White students divided mostly along the lines cool-loser, rich-poor, boarder-townie. Most of them freely communicated with their peers from other races, with a few best friend relationships and a few romantic involvements. The only time I can remember a race issue was when one of the white “losers” asked whether one of the big African–American guys was emancipated. Which was a fair question, since the big guy did have a mean look to his attitude. As a result, a group of white and African-American guys bullied the white “loser” into submission, and I had to intervene to save him from physical harm.
Asian students had a clear hierarchical organization, with one leader, who was the shadow headmaster in their community. Their behavior was well-regulated, violators of the social norm were ostracized or bullied. While they communicated freely with children from all races, there were few out-of-race friendships and almost no romantic involvements that I can think of.

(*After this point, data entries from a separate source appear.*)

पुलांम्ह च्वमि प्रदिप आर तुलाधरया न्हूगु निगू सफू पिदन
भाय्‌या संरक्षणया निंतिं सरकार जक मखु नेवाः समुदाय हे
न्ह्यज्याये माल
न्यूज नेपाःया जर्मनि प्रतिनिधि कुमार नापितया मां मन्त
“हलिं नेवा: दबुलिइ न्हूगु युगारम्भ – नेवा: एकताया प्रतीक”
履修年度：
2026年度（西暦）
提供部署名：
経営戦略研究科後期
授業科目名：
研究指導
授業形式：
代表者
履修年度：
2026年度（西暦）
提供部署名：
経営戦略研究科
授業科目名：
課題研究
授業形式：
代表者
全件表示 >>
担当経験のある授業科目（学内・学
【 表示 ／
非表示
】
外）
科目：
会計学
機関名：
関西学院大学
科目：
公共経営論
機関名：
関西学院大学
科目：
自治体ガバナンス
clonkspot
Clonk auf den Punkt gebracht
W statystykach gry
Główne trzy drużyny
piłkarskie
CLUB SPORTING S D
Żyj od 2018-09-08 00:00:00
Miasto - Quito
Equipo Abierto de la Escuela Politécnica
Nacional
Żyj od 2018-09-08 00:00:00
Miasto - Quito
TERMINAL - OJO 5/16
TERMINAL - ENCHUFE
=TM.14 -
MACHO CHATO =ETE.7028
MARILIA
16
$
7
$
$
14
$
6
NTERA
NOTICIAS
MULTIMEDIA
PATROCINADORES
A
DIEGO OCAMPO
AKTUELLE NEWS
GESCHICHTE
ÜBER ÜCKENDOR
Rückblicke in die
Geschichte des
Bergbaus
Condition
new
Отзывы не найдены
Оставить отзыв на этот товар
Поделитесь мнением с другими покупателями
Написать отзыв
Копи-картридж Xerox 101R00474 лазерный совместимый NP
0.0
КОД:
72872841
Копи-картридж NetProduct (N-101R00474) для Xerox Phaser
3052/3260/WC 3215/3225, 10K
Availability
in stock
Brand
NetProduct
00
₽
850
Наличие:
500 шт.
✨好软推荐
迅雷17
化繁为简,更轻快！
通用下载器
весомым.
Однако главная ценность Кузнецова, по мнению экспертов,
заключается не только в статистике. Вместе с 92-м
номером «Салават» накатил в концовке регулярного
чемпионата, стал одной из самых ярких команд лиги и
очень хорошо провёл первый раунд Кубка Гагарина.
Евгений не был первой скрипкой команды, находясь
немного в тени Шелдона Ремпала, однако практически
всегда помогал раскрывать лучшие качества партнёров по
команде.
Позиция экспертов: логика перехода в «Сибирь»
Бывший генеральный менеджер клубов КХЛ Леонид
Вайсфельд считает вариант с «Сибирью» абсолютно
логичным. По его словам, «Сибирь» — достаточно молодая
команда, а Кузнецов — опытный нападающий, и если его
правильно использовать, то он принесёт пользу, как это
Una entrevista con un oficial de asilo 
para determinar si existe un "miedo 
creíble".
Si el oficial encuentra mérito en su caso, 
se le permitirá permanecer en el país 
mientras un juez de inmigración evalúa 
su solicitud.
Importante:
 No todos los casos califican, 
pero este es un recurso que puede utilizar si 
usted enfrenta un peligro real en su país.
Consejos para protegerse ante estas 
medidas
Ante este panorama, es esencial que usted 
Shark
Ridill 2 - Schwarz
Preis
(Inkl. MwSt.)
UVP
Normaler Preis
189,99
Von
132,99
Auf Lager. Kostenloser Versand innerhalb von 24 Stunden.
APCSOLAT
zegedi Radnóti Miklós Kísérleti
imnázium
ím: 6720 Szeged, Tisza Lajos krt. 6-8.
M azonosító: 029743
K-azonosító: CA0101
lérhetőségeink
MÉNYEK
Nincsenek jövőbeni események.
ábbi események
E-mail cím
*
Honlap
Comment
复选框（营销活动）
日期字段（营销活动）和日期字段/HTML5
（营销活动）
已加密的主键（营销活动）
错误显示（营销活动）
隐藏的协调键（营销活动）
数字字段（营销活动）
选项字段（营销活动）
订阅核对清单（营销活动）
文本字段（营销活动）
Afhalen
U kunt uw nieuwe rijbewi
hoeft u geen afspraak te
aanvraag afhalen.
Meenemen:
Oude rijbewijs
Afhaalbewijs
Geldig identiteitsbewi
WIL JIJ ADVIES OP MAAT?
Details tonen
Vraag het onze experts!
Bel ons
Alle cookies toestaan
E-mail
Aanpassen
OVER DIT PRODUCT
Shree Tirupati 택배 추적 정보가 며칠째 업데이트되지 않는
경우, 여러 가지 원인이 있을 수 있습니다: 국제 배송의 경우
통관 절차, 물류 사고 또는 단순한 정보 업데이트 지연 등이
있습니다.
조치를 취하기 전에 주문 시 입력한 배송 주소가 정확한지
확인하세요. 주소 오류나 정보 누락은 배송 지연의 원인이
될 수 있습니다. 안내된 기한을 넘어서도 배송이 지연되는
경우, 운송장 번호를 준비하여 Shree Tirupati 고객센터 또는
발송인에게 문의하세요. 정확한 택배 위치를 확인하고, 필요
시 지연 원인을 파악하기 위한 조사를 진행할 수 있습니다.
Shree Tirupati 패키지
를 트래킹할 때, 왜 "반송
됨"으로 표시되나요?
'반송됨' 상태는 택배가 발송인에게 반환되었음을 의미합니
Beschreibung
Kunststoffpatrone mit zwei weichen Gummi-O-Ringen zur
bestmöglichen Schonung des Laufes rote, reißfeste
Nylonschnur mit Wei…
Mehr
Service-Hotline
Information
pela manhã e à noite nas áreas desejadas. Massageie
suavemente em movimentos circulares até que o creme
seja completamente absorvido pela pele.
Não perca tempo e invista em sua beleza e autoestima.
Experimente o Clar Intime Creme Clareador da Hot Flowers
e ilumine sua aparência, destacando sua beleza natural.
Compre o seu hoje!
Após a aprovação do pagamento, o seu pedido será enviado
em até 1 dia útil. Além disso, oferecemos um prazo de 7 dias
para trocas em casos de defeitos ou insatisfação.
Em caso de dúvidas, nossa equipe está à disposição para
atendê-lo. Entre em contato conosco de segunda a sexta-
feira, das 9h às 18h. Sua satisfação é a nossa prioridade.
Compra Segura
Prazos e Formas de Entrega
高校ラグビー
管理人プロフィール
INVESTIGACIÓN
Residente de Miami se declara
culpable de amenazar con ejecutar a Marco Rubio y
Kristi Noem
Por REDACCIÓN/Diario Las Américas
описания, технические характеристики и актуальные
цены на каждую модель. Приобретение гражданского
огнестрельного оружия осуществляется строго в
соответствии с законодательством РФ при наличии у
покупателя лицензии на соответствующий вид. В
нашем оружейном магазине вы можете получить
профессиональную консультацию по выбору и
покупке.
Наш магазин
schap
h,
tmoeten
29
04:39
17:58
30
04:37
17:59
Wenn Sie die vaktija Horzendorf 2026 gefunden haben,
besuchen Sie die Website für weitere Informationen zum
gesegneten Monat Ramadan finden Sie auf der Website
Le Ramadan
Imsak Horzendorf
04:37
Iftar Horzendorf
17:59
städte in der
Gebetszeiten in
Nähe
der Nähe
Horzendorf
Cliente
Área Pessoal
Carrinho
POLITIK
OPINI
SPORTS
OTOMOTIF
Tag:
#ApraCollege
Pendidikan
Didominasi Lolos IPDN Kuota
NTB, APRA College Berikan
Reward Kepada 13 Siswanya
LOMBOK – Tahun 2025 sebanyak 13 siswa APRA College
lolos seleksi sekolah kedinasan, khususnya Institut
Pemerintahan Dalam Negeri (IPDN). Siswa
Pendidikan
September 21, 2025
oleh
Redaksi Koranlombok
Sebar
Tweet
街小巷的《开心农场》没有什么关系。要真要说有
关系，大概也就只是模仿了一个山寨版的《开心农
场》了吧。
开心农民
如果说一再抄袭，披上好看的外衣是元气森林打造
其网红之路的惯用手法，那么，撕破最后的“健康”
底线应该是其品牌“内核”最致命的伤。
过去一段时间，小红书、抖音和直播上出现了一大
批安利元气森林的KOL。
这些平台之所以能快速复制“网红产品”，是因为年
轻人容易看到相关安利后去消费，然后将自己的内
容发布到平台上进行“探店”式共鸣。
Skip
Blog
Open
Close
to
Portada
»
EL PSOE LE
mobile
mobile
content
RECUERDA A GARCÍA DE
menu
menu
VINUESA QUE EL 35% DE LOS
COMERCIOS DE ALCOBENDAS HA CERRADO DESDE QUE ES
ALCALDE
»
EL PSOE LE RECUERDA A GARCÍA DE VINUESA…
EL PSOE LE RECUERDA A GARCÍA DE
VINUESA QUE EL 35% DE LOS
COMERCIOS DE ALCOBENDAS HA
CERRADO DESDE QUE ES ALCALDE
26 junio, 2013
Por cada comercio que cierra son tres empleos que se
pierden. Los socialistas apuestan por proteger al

African-American students stuck together in general (especially in the canteen as already mentioned), but communicated freely with all other races. I could feel that some of the boys did have a bit of an anger issue, possibly related to race, which in addition to the described case, came up once again, when an iPOD went missing and was found with one of them. When confronted, the thief defended himself by saying, he recently bought the same iPOD as the missing one and he accused the investigators of being racist. The school didn’t pursue the case any further to avoid complications.
The Hispanic students were mostly quiet, and since there were few of them, they rather spread out among the other groups.
The plague, especially among male students of all races, was homosexuality, despite the school having an open and tolerant policy on that topic.
All of this background came into play for me in the soccer team. As head coach, I had to make these experiences come together. Unexpectedly, I had most problems with the white guys. First, the best player on the team (a white boy) told me he knows soccer better than my assistant, so issued me the following ultimatum: “Either you sack the assistant and replace him with me, or I won’t play”. “Well then, that’s easy” – I told him “You won’t play”. I had absolutely no problems with the Asian and African American players, who displayed outstanding discipline and excellent work ethic.
The starting positions of the team were distributed as follows – keeper white; defense – two Asians, two African Americans; midfield – one Asian, one Jewish, one Indonesian, one white; attack – one African-American, one white. In total – three African Americans, three Asians, three whites, one Jewish and one Indonesian. Almost all of the substitutes were white guys, from where I had most of my troubles. They handled reserve status poorly and often blamed me of incompetence.
The captain of the team was African American and he was the best captain I can imagine – cool headed, well-spoken, athletic, lead-by example. They were all great kids and I loved them all the same, regardless of the color of their skin and the peculiarities each race had. Years after, I learned one of the players was gay, and I felt so so bad for any homophobic remarks I may have tolerated.
We didn’t have a great season – if I remember well, we won as many as we lost. And I wouldn’t say I felt particularly successful as a coach. But it was an honor and a pleasure for me to spend that time with these boys.
When I lost my job and I had to leave the US, I lost that entire diverse universe that I felt was my life. I went back to Europe, where I felt there was a right way to look, think, act. This is why, that morning in Maastricht, I woke up in tears. It was the first school day in the US.